Entre la leyenda inca, el tonel francés y los poderes mágicos, la práctica de esta competencia que se volvió casi autóctona sigue siendo un divertimento que no conoce edad ni sexo; Eso sí, hay que saber hacer cuentas y tener cuidado en caso de arriesgar los billetes

El Sapo es un juego hermoso. Hay quienes le atribuyen su origen a una antigua leyenda Inca. En esta cultura los sapos eran venerados por sus poderes mágicos. En los días festivos se arrojaban piezas de oro en los lagos. Y si un sapo saltaba y comía la pieza, éste se convertía en oro y se le concedía un deseo al tirador. Era un juego de suspenso y destreza, en el que la danza y la alegría se mezclaban en un solo rito. Desde hace tres siglos se conoce en Francia, el juego llamado ‘Le Tonneau’ que no es otra cosa que tonel o barril. Luego el juego comenzaría a llamarse ‘Le jeu de la Grenouille’ (El juego de la rana). En el Perú y Colombia, los juegos carecen del elemento ‘La Vieja’, que fuera introducido con el correr del tiempo en la Argentina convirtiéndose en el objetivo más valioso del juego.

El sapo debe contar como mínimo con: una boca de Sapo, una Vieja o Buchacas y orificios para sumar puntos.
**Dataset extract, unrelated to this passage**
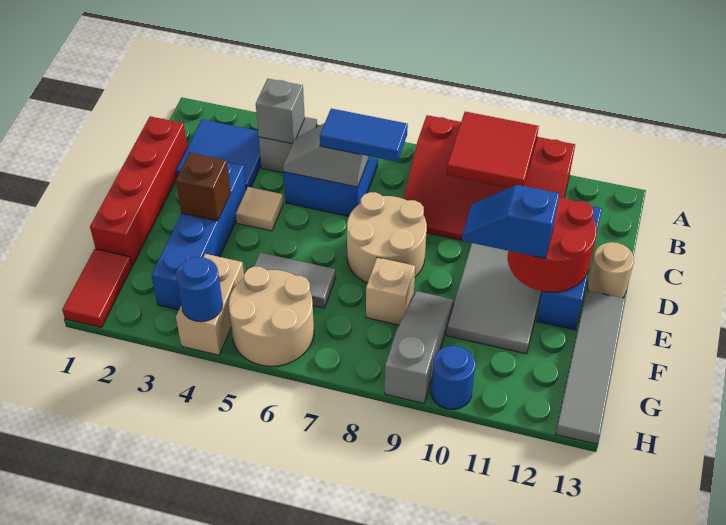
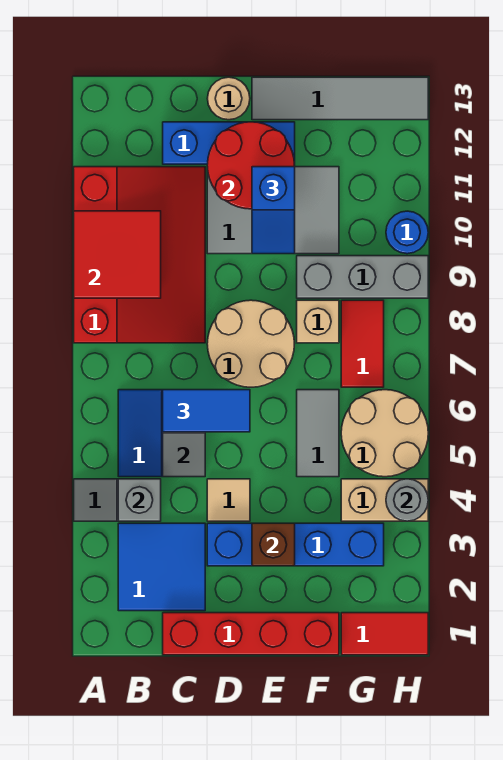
blue 1x2 tile [320,109,408,162] -> blue 1x2 tile turned to [163,390,250,432]
grey 1x3 slope [385,291,454,403] -> grey 1x3 brick [297,256,428,298]
none -> red 1x2 tile [341,300,384,387]
blue 1x1 round brick [176,257,223,322] -> grey 1x1 round brick [386,479,428,521]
El sapo se ubicará de manera que quede a una distancia mínima de un metro desde la pared hasta el frente posterior del mismo. Se marcará una línea a tres metros de distancia del frente del sapo, desde donde deberán lanzar los jugadores. Deberá haber una distancia mínima de dos metros libres de obstáculos hacia los laterales del sapo.

Se juega en forma individual. Cada uno utilizará doce fichas por ronda y su turno de lanzamiento en la ronda lo dará el sorteo previo. El peso de las fichas de bronce es de 30 a 35 gramos, de 3 centímetros de diámetro y 0,5 de espesor. El jugador se ubicará para lanzar detrás de la línea de tres metros. Si ésta se pisa o sobrepasa con el pie, se anulará la jugada, perdiendo el derecho a esa ficha y al puntaje si se obtuvo. Una vez lanzada la ficha quedará absolutamente prohibido moverla de su sitio, excepto cuando esta cambie de cajón en su trayectoria o sea considerada nula por cualquier razón por lo cual el Juez la tomará y la arrojará al suelo. Las fichas que queden en la parte superior del cajón, se dejarán allí hasta finalizar los doce lanzamientos. Igual procedimiento se seguirá con las fichas que queden en el suelo. En una ronda se efectúan los doce lanzamientos por participante.

Las fichas que ingresen por delante, directamente a los cajones serán nulas y arrojadas al suelo por el Juez. Si una ficha ingresara y saliera por donde ingreso será nula. Si alguna ficha rebotase en la pared u objeto externo al Juego de Sapo y luego fuese acertada, será nula. Se contarán los puntos del orificio por el que ingreso la ficha aunque luego cambie de cajón o caiga al piso, quien la reubicará será el Juez. Si la ficha traspasara la boca del sapo y quedase tras ésta, se cuenta como Sapo (600 puntos). Si la ficha no traspasa totalmente el labio inferior de la boca (quedando apoyada en su mitad y su parte anterior hacia fuera), no se contará como Sapo. La ficha se dejará en esa posición hasta terminar con los doce lanzamientos. El Juez para recontar fichas se parará de costado al Juego del Sapo, retirará primero las fichas que fueron acertadas las parará en el borde de los cajones del puntaje correspondiente, hasta que se tome nota de las mismas y luego recogerá las fichas que no fueron acertadas. La Vieja da el puntaje mayor: 800.